Minusy - artroza ,wiecznie bolące ręce, odruch wymiotny na zapach pora i uczulenie na kasyna...

6 komentarzy:

  1. Klik dobry:)
    Reniu, a co się robi w zimie z porami?

    OdpowiedzUsuń
  2. W zimie w Holandii zbiera się pory, sortuje, czyści przycina,pakuje i wysyła do sklepu.Właśnie sortowanie jest najbardziej kurcze dokuczliwe - nie dość ,,że zimno, płukane są w zimnej wodzie, i godzinami sortujesz,obierasz,przycinasz i pakujesz - na akord przeważnie....Sezon zaczyna się w grudniu...

    OdpowiedzUsuń
  3. W tym czasie "Kurew" była zawsze w tle gdzieś......

    OdpowiedzUsuń
  4. No to faktycznie...

    OdpowiedzUsuń
  5. Jesteś prawdziwą "kobietą pracującą" co to żadnej pracy się nie boi.

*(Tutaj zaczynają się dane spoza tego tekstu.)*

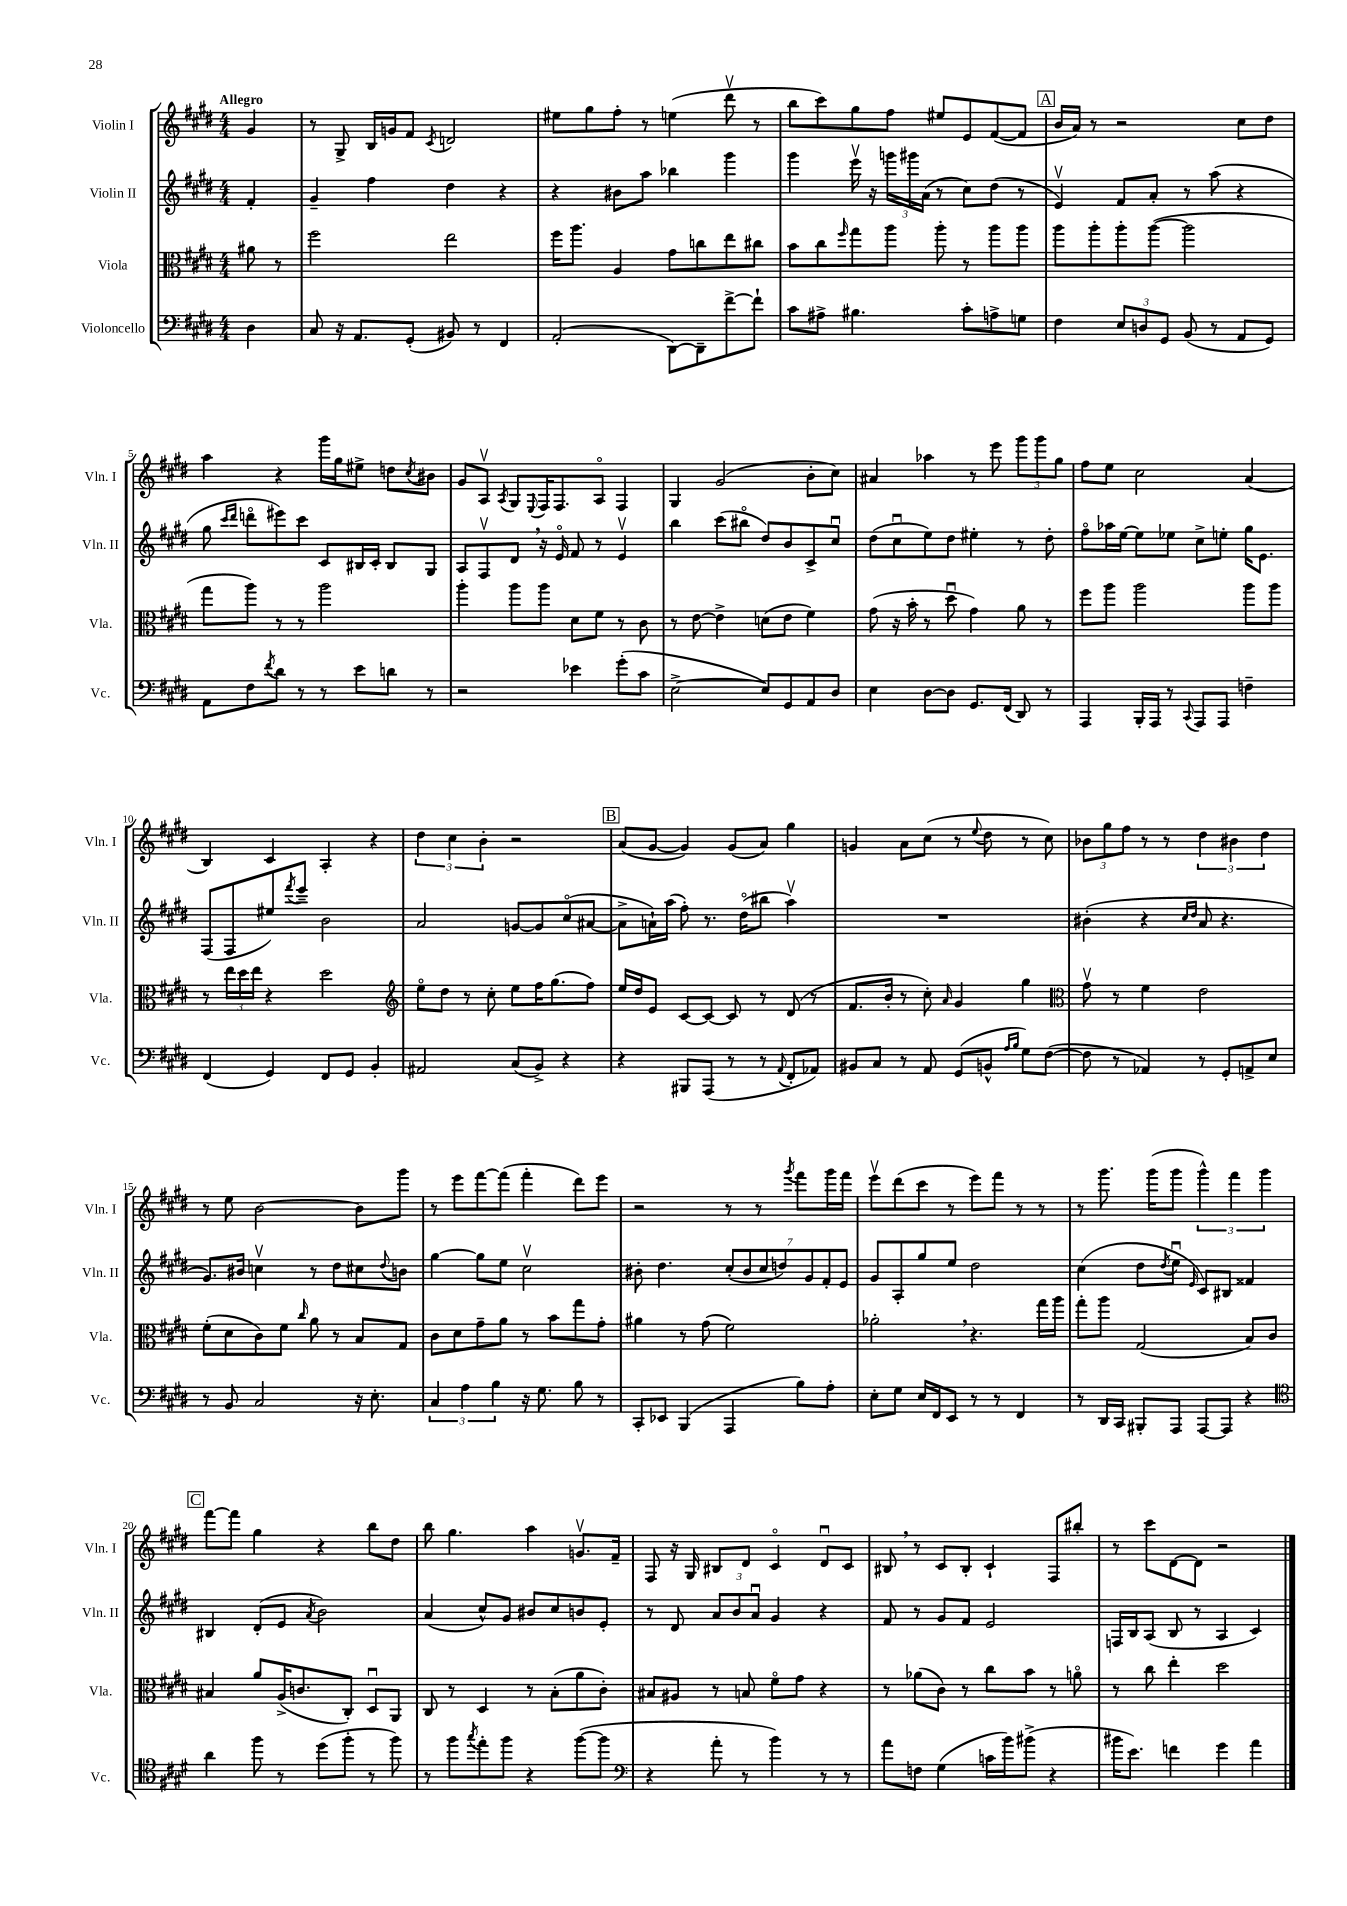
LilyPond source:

<<
\new StaffGroup <<
\new Staff = "s0" \with { instrumentName = "Violin I" shortInstrumentName = "Vln. I" } {
    \clef treble \key e \major \numericTimeSignature \time 4/4 \partial 4 \tempo "Allegro"
    gis'4 |
    r8 gis8-> b16 g'16 fis'8 \acciaccatura { cis'8 } d'2 |
    eis''8 gis''8 fis''8-. r8 e''4( dis'''8\upbow r8 |
    b''8 cis'''8) gis''8 fis''8 eis''8 e'8 fis'8~( fis'8 |
    \mark \markup { \box "A" } b'16 a'16) r8 r2 cis''8 dis''8 |
    a''4 r4 gis'''16 gis''16 eis''8-> d''8 \acciaccatura { cis''8 } bis'8 |
    gis'8 a8\upbow \acciaccatura { a8 } gis8 \appoggiatura { e8 } fis16 fis8. a8\flageolet fis4 |
    gis4 gis'2( b'8-. cis''8) |
    ais'4 aes''4 r8 e'''8 \tuplet 3/2 { gis'''8 gis'''8 gis''8 } |
    fis''8 e''8 cis''2 a'4( |
    b4) cis'4 a4-. r4 |
    \tuplet 3/2 { dis''4 cis''4 b'4-. } r2 |
    \mark \markup { \box "B" } a'8( gis'8~ gis'4) gis'8( a'8) gis''4 |
    g'4 a'8 cis''8( r8 \appoggiatura { e''8 } dis''8 r8 cis''8) |
    \tuplet 3/2 { bes'8 gis''8 fis''8 } r8 r8 \tuplet 3/2 { dis''4 bis'4 dis''4 } |
    r8 e''8 b'2~ b'8 gis'''8 |
    r8 e'''8 fis'''8~ fis'''8( fis'''4-. dis'''8) e'''8 |
    r2 r8 r8 \acciaccatura { gis'''8 } fis'''8 gis'''16 fis'''16 |
    e'''8\upbow dis'''8( cis'''8 r8 e'''8) fis'''8 r8 r8 |
    r8 gis'''8. gis'''16( gis'''8 \tuplet 3/2 { gis'''4-^) fis'''4 gis'''4 } |
    \mark \markup { \box "C" } fis'''8~ fis'''8 gis''4 r4 b''8 dis''8 |
    b''8 gis''4. a''4 g'8.\upbow fis'16-- |
    fis8 r16 gis16 bis8 dis'8 cis'4\flageolet dis'8\downbow cis'8 |
    bis8 \breathe r8 cis'8 bis8-. cis'4-! fis8 bis''8-. |
    r8 cis'''8 dis'8~ dis'8 r2 \bar "|." |
}
\new Staff = "s1" \with { instrumentName = "Violin II" shortInstrumentName = "Vln. II" } {
    \clef treble \key e \major \numericTimeSignature \time 4/4 \partial 4
    fis'4-. |
    gis'4-- fis''4 dis''4 r4 |
    r4 bis'8 a''8 bes''4 gis'''4 |
    gis'''4 e'''16\upbow r16 \tuplet 3/2 { g'''16 gis'''16 a'16( } r8 cis''8) dis''8( r8 |
    \mark \markup { \box "A" } e'4\upbow) fis'8 a'8-. r8 a''8( r4 |
    gis''8 \grace { cis'''16 dis'''16 } d'''8\flageolet eis'''8) cis'''8 cis'8 bis16 cis'16-. bis8 gis8 |
    a8 fis8\upbow dis'8 \breathe r16 e'16\flageolet fis'8 r8 e'4\upbow |
    b''4 cis'''8( bis''8\flageolet dis''8) b'8 cis'8-> cis''8\downbow |
    dis''8( cis''8\downbow e''8) dis''8 eis''4-. r8 dis''8-. |
    fis''8\flageolet aes''16 e''16~ e''8 ees''8 cis''8-> e''8-. gis''16 e'8. |
    fis8( fis8 eis''8) \acciaccatura { fis'''8 } e'''8-- b'2 |
    a'2 g'8~ g'8 cis''8\flageolet( ais'8~ |
    \mark \markup { \box "B" } ais'8-> a'16-!) a''16( fis''8-.) r8. dis''16\flageolet( bis''8 a''4\upbow) |
    R1 |
    bis'4-.( r4 \grace { cis''16 dis''16 } a'8 r4. |
    gis'8.) bis'16 c''4\upbow r8 dis''8 cis''8 \appoggiatura { dis''8 } b'8 |
    gis''4~ gis''8 e''8 cis''2\upbow |
    bis'8-. dis''4. \tuplet 7/4 { cis''8-.( bis'8 cis''8 d''8) gis'8 fis'8-. e'8 } |
    gis'8 a8-. gis''8 e''8 dis''2 |
    cis''4( dis''8 \acciaccatura { dis''8 } e''8\downbow \grace { e'16 } cis'8) bis8 fisis'4 |
    \mark \markup { \box "C" } bis4 dis'8-.( e'8 \acciaccatura { a'8 } b'2) |
    a'4( cis''8-^) gis'8 bis'8 cis''8 b'8 e'8-. |
    r8 dis'8 \tuplet 3/2 { a'8 b'8 a'8\downbow } gis'4 r4 |
    fis'8 r8 gis'8 fis'8 e'2 |
    f16 b16 a8( b8 r8 a4 cis'4) \bar "|." |
}
\new Staff = "s2" \with { instrumentName = "Viola" shortInstrumentName = "Vla." } {
    \clef alto \key e \major \numericTimeSignature \time 4/4 \partial 4
    ais'8 r8 |
    fis''2 e''2 |
    fis''16 a''8. a4 gis'8 c''8 e''8 cis''8 |
    b'8 cis''8 \grace { fis''16 } gis''8 a''8 a''8-. r8 a''8 a''8 |
    \mark \markup { \box "A" } a''8 a''8-. a''8-. a''8~( a''2 |
    gis''8 a''8) r8 r8 a''2 |
    a''4-. a''8 a''8 dis'8 fis'8 r8 cis'8 |
    r8 e'8~ e'4-> d'8( e'8 fis'4) |
    gis'8( r16 b'16-. r8 dis''8\downbow gis'4) a'8 r8 |
    fis''8 a''8 a''2 a''8 a''8 |
    r8 \tuplet 3/2 { e''16 dis''16 e''16 } r4 dis''2 |
    \clef treble e''8\flageolet dis''8 r8 cis''8-. e''8 fis''16 gis''8.( fis''8) |
    \mark \markup { \box "B" } e''16 dis''16 e'8 cis'8~ cis'8~ cis'8 r8 dis'8( r8 |
    fis'8. b'16-. r8 cis''8-.) \grace { a'16 } gis'4 gis''4 |
    \clef alto gis'8\upbow r8 fis'4 e'2 |
    fis'8-.( dis'8 cis'8) fis'8 \grace { cis''16 } a'8 r8 b8 gis8 |
    cis'8 dis'8 gis'8-- a'8 r8 b'8 gis''8 gis'8-. |
    ais'4 r8 gis'8( fis'2) |
    aes'2-. \breathe r4. gis''16 a''16 |
    gis''8-. a''8 gis2( b8) cis'8 |
    \mark \markup { \box "C" } bis4 a'8 a16->( c'8. cis8-.) dis8\downbow a,8 |
    cis8 r8 dis4 r8 b8-.( a'8 cis'8-.) |
    bis8 ais8 r8 b8 fis'8\flageolet gis'8 r4 |
    r8 aes'8( cis'8) r8 cis''8 b'8 r8 a'8\flageolet |
    r8 cis''8 e''4-. dis''2 \bar "|." |
}
\new Staff = "s3" \with { instrumentName = "Violoncello" shortInstrumentName = "Vc." } {
    \clef bass \key e \major \numericTimeSignature \time 4/4 \partial 4
    dis4 |
    cis8 r16 a,8. gis,8-.( bis,8) r8 fis,4 |
    a,2-.( dis,8~) dis,8-- fis'8~-> fis'8-! |
    cis'8 ais8-> bis4. cis'8-. a8-> g8 |
    \mark \markup { \box "A" } fis4 \tuplet 3/2 { e8 d8 gis,8 } b,8( r8 a,8 gis,8) |
    a,8 fis8 \acciaccatura { fis'8 } dis'8 r8 r8 e'8 d'8 r8 |
    r2 ees'4 gis'8-.( cis'8 |
    e2~-> e8) gis,8 a,8 dis8 |
    e4 dis8~ dis8 gis,8. fis,16( dis,8) r8 |
    a,,4 b,,16-. a,,16 r8 \appoggiatura { cis,8 } a,,8 a,,8 f4-- |
    fis,4( gis,4) fis,8 gis,8 b,4-. |
    ais,2 cis8( b,8->) r4 |
    \mark \markup { \box "B" } r4 bis,,8 a,,8( r8 r8 \appoggiatura { a,8 } fis,8-. aes,8) |
    bis,8 cis8 r8 a,8 gis,8( b,8-^ \grace { a16 b16 } gis8) fis8~( |
    fis8 r8 aes,4) r8 gis,8-. a,8-> e8 |
    r8 b,8 cis2 r16 e8.-. |
    \tuplet 3/2 { cis4 a4 b4 } r16 gis8. b8 r8 |
    cis,8-. ees,8 b,,4( a,,4 b8) a8-. |
    e8-. gis8 e16 fis,16 e,8 r8 r8 fis,4 |
    r8 dis,16 cis,16 bis,,8-. a,,8 a,,8~ a,,8 r4 |
    \mark \markup { \box "C" } \clef tenor a'4 fis''8 r8 dis''8( fis''8-. r8 fis''8) |
    r8 fis''8 \acciaccatura { gis''8 } e''8-. fis''8 r4 fis''8~( fis''8 |
    \clef bass r4 a'8-. r8 b'4) r8 r8 |
    a'8 f8 gis4( c'16 b'16) bis'8->( r4 |
    bis'16 e'8.) f'4 gis'4 a'4 \bar "|." |
}
>>
>>
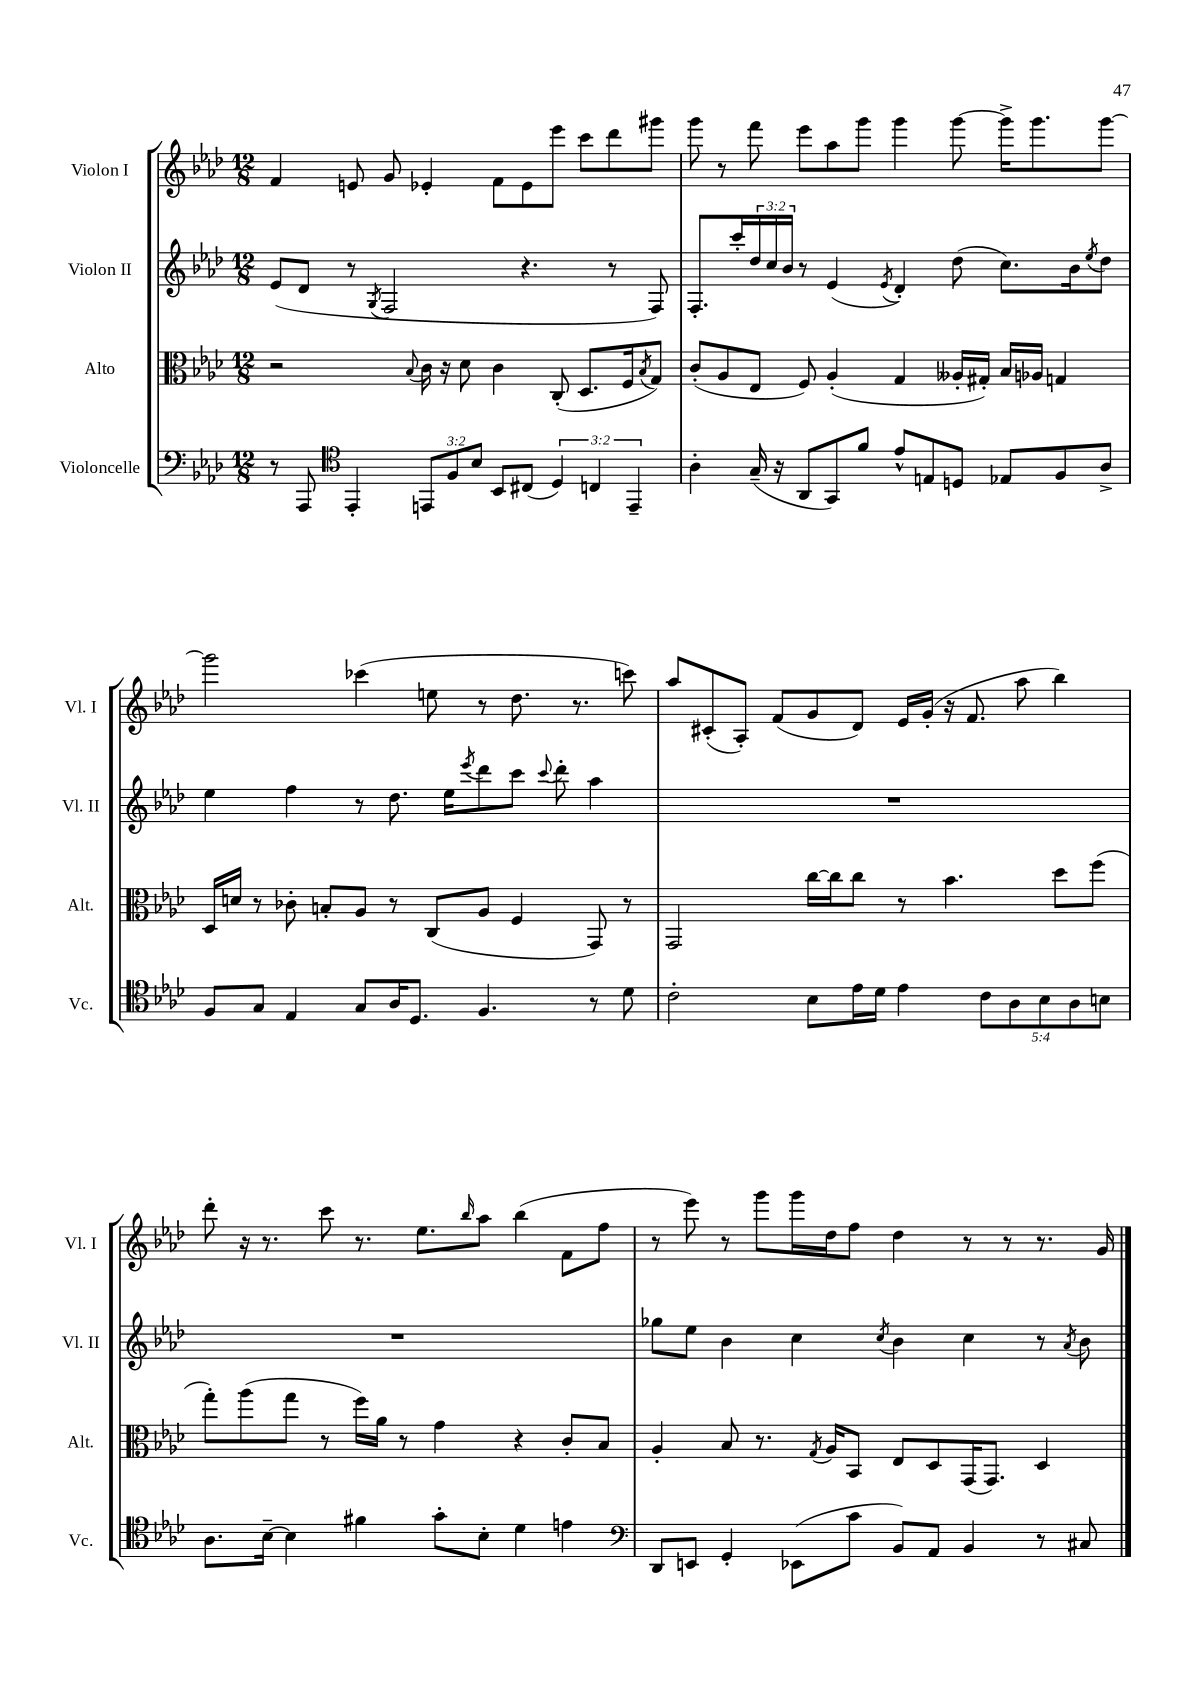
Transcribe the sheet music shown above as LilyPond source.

<<
\new StaffGroup <<
\new Staff = "s0" \with { instrumentName = "Violon I" shortInstrumentName = "Vl. I" } {
    \clef treble \key aes \major \numericTimeSignature \time 12/8
    f'4 e'8 g'8 ees'4-. f'8 ees'8 ees'''8 c'''8 des'''8 gis'''8 |
    g'''8 r8 f'''8 ees'''8 aes''8 g'''8 g'''4 g'''8~ g'''16-> g'''8. g'''8~ |
    g'''2 ces'''4( e''8 r8 des''8. r8. c'''8) |
    aes''8 cis'8-.( aes8-.) f'8( g'8 des'8) ees'16 g'16-.( r16 f'8. aes''8 bes''4) |
    des'''8-. r16 r8. c'''8 r8. ees''8. \grace { bes''16 } aes''8 bes''4( f'8 f''8 |
    r8 ees'''8) r8 g'''8 g'''16 des''16 f''8 des''4 r8 r8 r8. g'16 \bar "|." |
}
\new Staff = "s1" \with { instrumentName = "Violon II" shortInstrumentName = "Vl. II" } {
    \clef treble \key aes \major \numericTimeSignature \time 12/8 \override Staff.TupletNumber.text = #tuplet-number::calc-fraction-text
    ees'8( des'8 r8 \acciaccatura { g8 } f2 r4. r8 f8) |
    f8.-. c'''16-. \tuplet 3/2 { des''16 c''16 bes'16 } r8 ees'4( \acciaccatura { ees'8 } des'4-.) des''8( c''8.) bes'16 \acciaccatura { ees''8 } des''8 |
    ees''4 f''4 r8 des''8. ees''16 \acciaccatura { ees'''8 } des'''8 c'''8 \appoggiatura { c'''8 } des'''8-. aes''4 |
    R1. |
    R1. |
    ges''8 ees''8 bes'4 c''4 \acciaccatura { c''8 } bes'4 c''4 r8 \acciaccatura { aes'8 } bes'8 \bar "|." |
}
\new Staff = "s2" \with { instrumentName = "Alto" shortInstrumentName = "Alt." } {
    \clef alto \key aes \major \numericTimeSignature \time 12/8
    r2 \appoggiatura { bes8 } c'16 r16 des'8 c'4 c8-.( des8. f16 \acciaccatura { bes8 } g8) |
    c'8-.( aes8 ees8 f8) aes4-.( g4 aeses16-. gis16-.) bes16 aes16 g4 |
    des16 d'16 r8 ces'8-. b8-. aes8 r8 c8( aes8 f4 g,8) r8 |
    g,2 c''16~ c''16 c''8 r8 bes'4. des''8 f''8( |
    g''8-.) aes''8( g''8 r8 f''16) aes'16 r8 g'4 r4 c'8-. bes8 |
    aes4-. bes8 r8. \acciaccatura { g8 } aes16 bes,8 ees8 des8 g,16( g,8.) des4 \bar "|." |
}
\new Staff = "s3" \with { instrumentName = "Violoncelle" shortInstrumentName = "Vc." } {
    \clef bass \key aes \major \numericTimeSignature \time 12/8 \override Staff.TupletNumber.text = #tuplet-number::calc-fraction-text
    r8 aes,,8 \clef tenor ees,4-. \tuplet 3/2 { e,8 f8 bes8 } bes,8 cis8( \tuplet 3/2 { des4) c4 e,4-- } |
    aes4-. g16--( r16 aes,8 g,8) f'8 ees'8-^ e8 d8 ees8 f8 aes8-> |
    f8 g8 ees4 g8 aes16 des8. f4. r8 des'8 |
    c'2-. bes8 ees'16 des'16 ees'4 \tuplet 5/4 { c'8 aes8 bes8 aes8 b8 } |
    aes8. bes16~-- bes4 fis'4 g'8-. bes8-. des'4 e'4 |
    \clef bass des,8 e,8 g,4-. ees,8( c'8 bes,8) aes,8 bes,4 r8 cis8 \bar "|." |
}
>>
>>
\layout { \context { \Score \remove "Bar_number_engraver" } }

Niezwykle ciekawy życiorys i CV bogate, że ho,ho!

    OdpowiedzUsuń
  6. Życiorys superciekawy, idealny do opowiadania, tylko jak wytrzymała to Główna Bohaterka?? Właściwie to dałaś odpowiedź, coś za coś: artretyzm. Szkoda, że zawsze wiele rzeczy trzeba okupić albo szczęściem, albo zdrowiem. Jestem pełna podziwu dla energii działania, wielki szacun!
    ps.(to komentarz do ostatnich pięciu postów, które czytam zbiorczo!)